I have doubts about the effeciency of this proof attempt, but it is just an extension of @MooS 's answer that is based upon the fact that increasing prime gaps are diverging to infinity, and they are!:
The proof in the paper claims that for an arbitrary large $n$ there is a sequence $n!,n!+2,n!+3,n!+4....n!+n=n!,2(n!/2+1),3(n!/3+1)...$ of composite numbers intermediating the largest prime $p_0$ before $n$ and the nearest $p_1$ after $n!+n$ which converges respectively of larger $n$.

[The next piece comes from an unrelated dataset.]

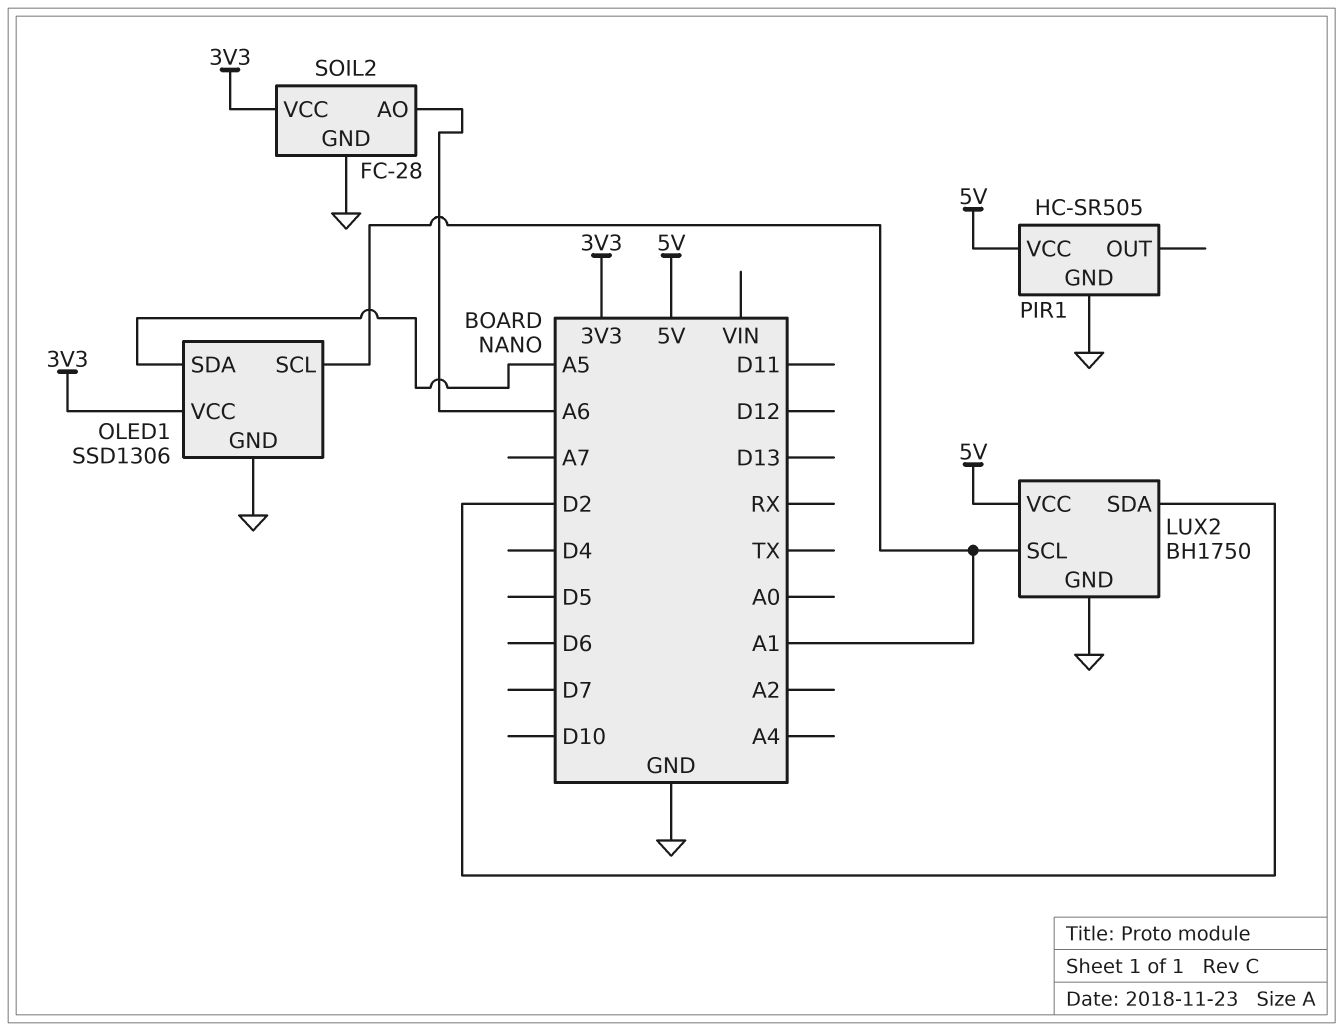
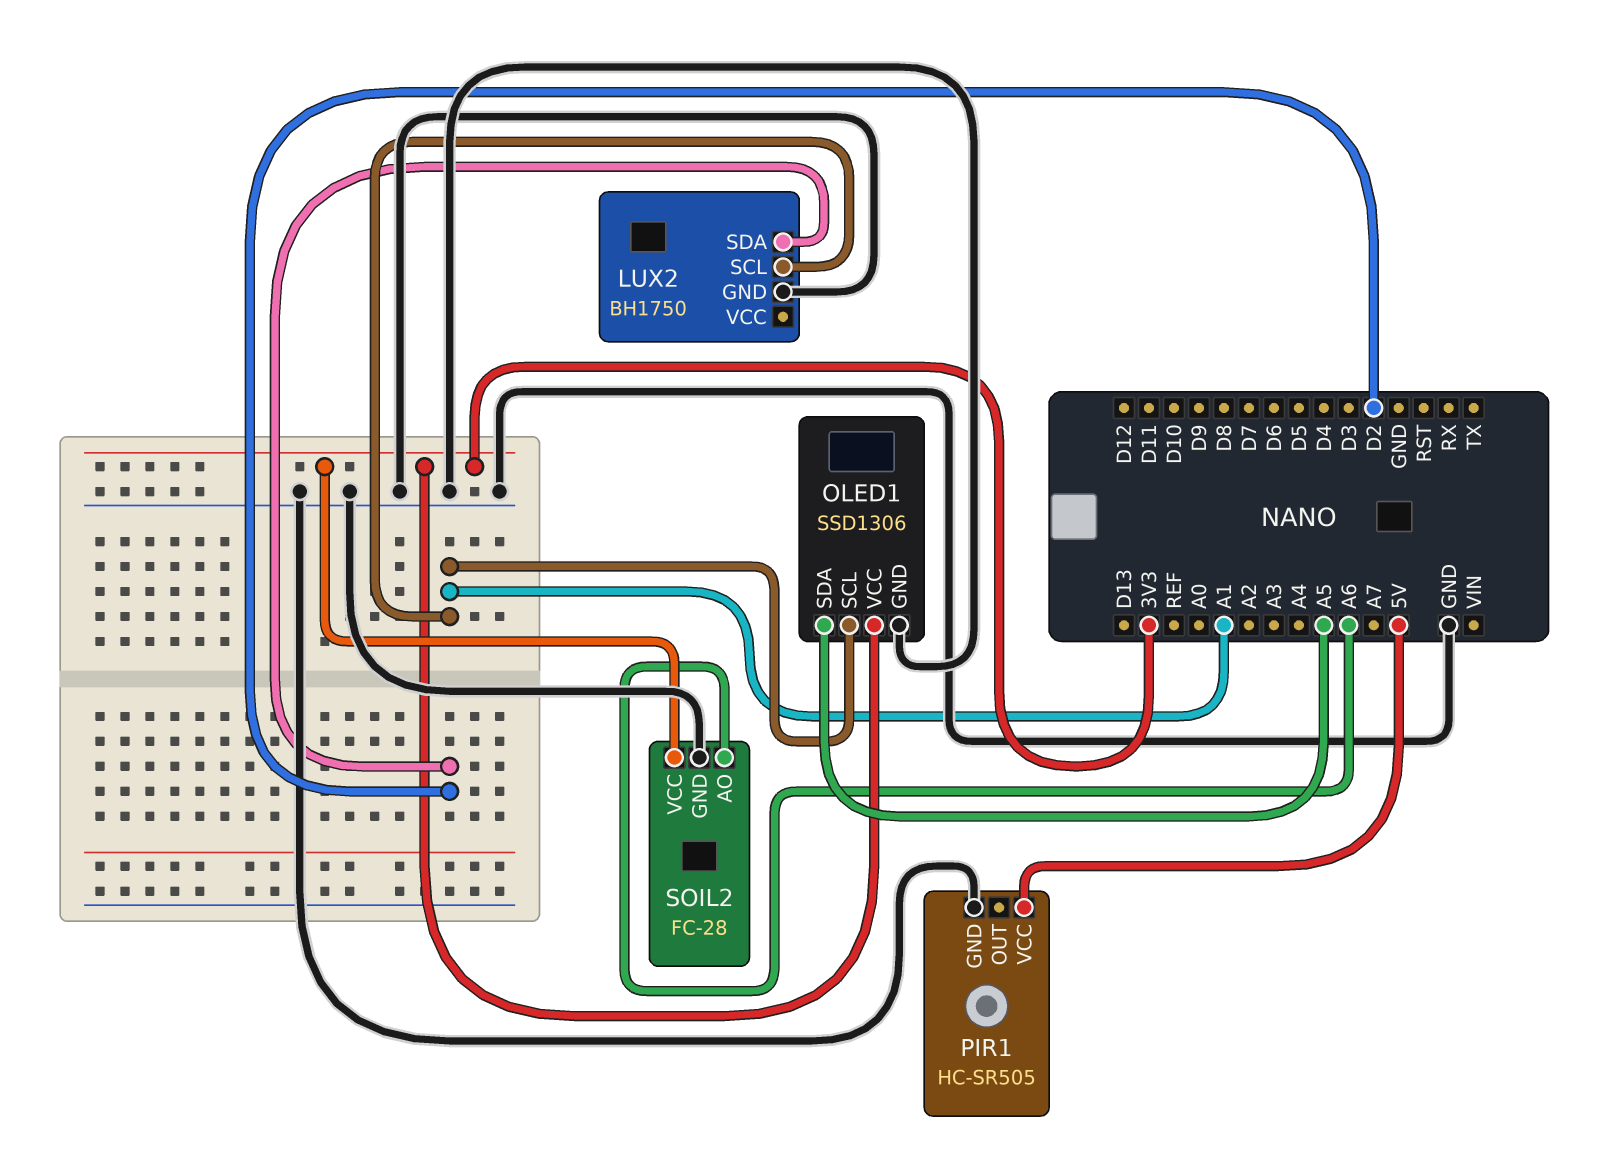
LUX2 pin VCC: 5V -> none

On this ground you should remark that picking up consecutive primes iterately will force us into a pitfall! what is it ? it's like a cul-de-sac after consecutive leaps over prime gaps it should exist some infinitely divergent one when you have to choose a composite number as forced to be bound to some limit of differences.
What if a range of primes are skipped ? The following numbers should be mutually indivisible written in the form of skipped prime numbers. $p_0^ip_1^j...$ in the forthcoming must have decreasing prime weights, which means descending sets of {i,j..} thus they wouldn't divide their previous. Which immediately indicates that picking up a composite $p_0^ip_1^jp_2^k$ for example must consequently lead to a following $p_0^{i'}p_1^{j'}p_2^{k'}\prod_l p_l^l$ where $i+j+k>i'+j'+k'$.
Let's denote a prime quotient: a ratio between two composite mutually indivisible numbers chosen consequently. The prime quotient between the two previous composites is $\frac{p_0^{i'}p_1^{j'}p_2^{k'}\prod_l p_l^l}{p_0^ip_1^jp_2^k}$ their values are continuously increasing. The only steady sequence that guarantees a smallest prime quotient is $p_jp_{j+1}$ the prime quotient is ultimately small which equals $\frac{p_{j+2}}{p_j}$, consequently the gap between them $p_{j+1}(p_{j+2}-p_{j})$ is divergent.
I was planning to check my claims with an exhaustive sweepment program but there is already a handful here by which one can ensure that increasing n-prime gaps are also divergent.